Oh this would be so absolutely delicious to try... I wouldn't mind about the poor shelf life as I think I could managed to eat enough so there were none left over ;)

JJ - 84thand3rd said...

I saw these over on Instagram and am so happy they are for Sweet Adventures Blog Hop - thanks for joining! For all my Northern Hemisphere ingrained 'Christmas should be cold' comments each December July always seems to speed through without a mid-year x-mas celebration... maybe next year ;D

Swah said...

Oh wow your macarons look perfect and I LOVE your photos. Gorgeous!

Monica said...

What perfectly gorgeous looking macarons! I bet they taste great too. I rather like egg nogs :D It hasn't been super cold in Perth either this winter but I'd happily participate in Xmas in July if it means eating yummy things like these!

Christine @ Cooking Crusade said...

What a lovely idea for Christmas in July! Your macs look simply perfect:)

Sally Boyle said...

thanks so much! if you try them let me know how they last... :)

Sally Boyle said...

thanks JJ, this is my first "blog hop" and I want to bake everything :)

Sally Boyle said...

Aww thanks Swah :)

Sally Boyle said...

Thanks Christine :)

Sally Boyle said...

Thanks Monica :)

Claire @ Claire K Creations said...

They look and sound pretty perfect to me!

Sally Boyle said...

thanks Claire :)

annabanana said...

Too beautiful! I've never had great luck making macarons! These look really amazing!

Sally Boyle said...

Thanks so much Anna. Give them a try, they're not too tricky :)

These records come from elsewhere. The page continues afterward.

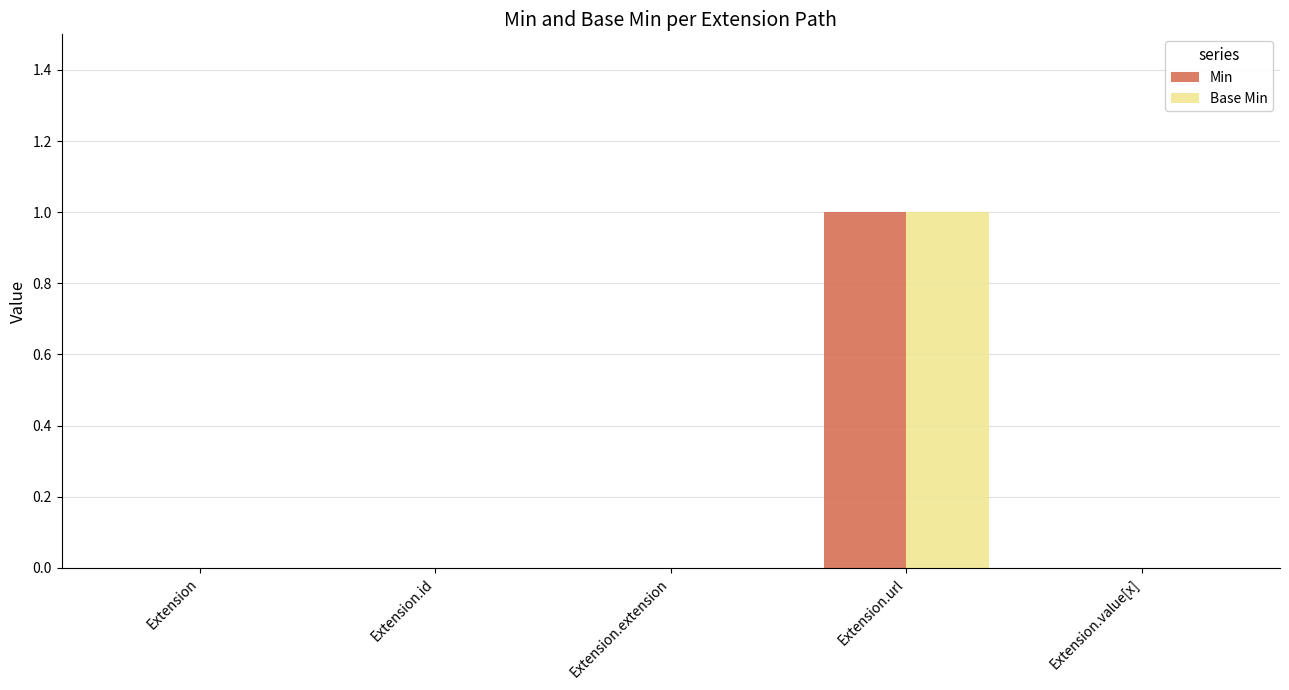

At which category is the sum across all series the highest?

Extension.url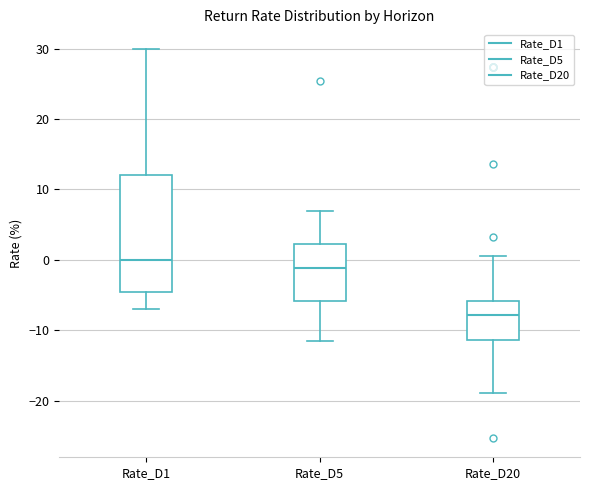

Which box has the lowest median line?

Rate_D20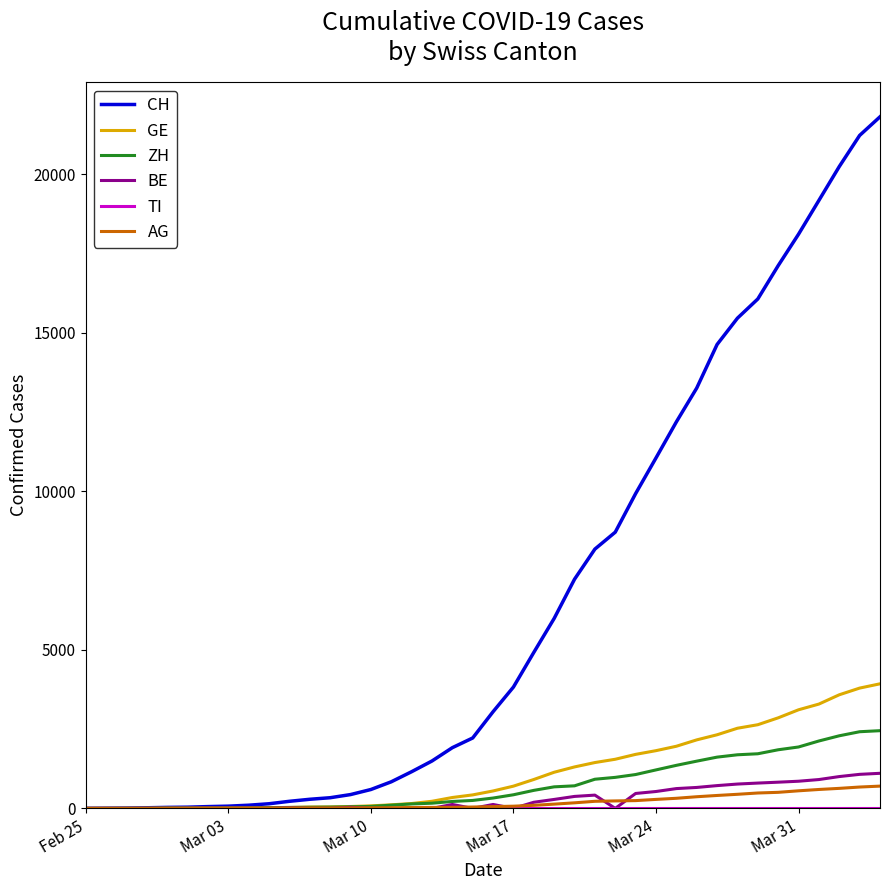

Which series has the largest total across all categories?

CH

Prue @ The Culinary Library said...

Looks like the shells did turn out perfect. Love your nutmeg grater, does it store the nutmeg in the middle? I am looking for one of these!

Sally Boyle said...

Hey Prue, love my nutmeg grater too! It's just like a miniature old fashioned grater with a handle; no storage in the centre, that sounds fancy :)

Chris said...

Great, I love macarons. So far I never have managed to make any good looking ones. Your macarons, though, look perfect.

Sally Boyle said...

Thanks Chris; persist they are worth it :)

onesmallpot.com said...

These look stunning Sally! What a lovely flavor combination. I've had 2 failed macaron attempts. ...possibly could be 3rd time lucky with your recipe.

Sally Boyle said...

One small pot, thank you!! Let me know how they turn out if you do make them :)

Rachel said...

These look absolutely divine! I too hail from colder northern climates, whilst I miss the feeling of Christmas in the UK (the warm glow from fireplaces, the constant wrapping and unwrapping of clothing layers and the feeling of community that happens when everyone just wants to be inside together) I can't say that I miss the harsh winters at all; so this sounds like the perfect solution! Beautiful photos!

Sally Boyle said...

Thanks Rachel. I'd still love a white Christmas and Christmas lights seem so much twinklier when it's dark at 4 o'clock :)

Regina Melo-Jocknevich said...

They look delicious, and the photos are so beautiful!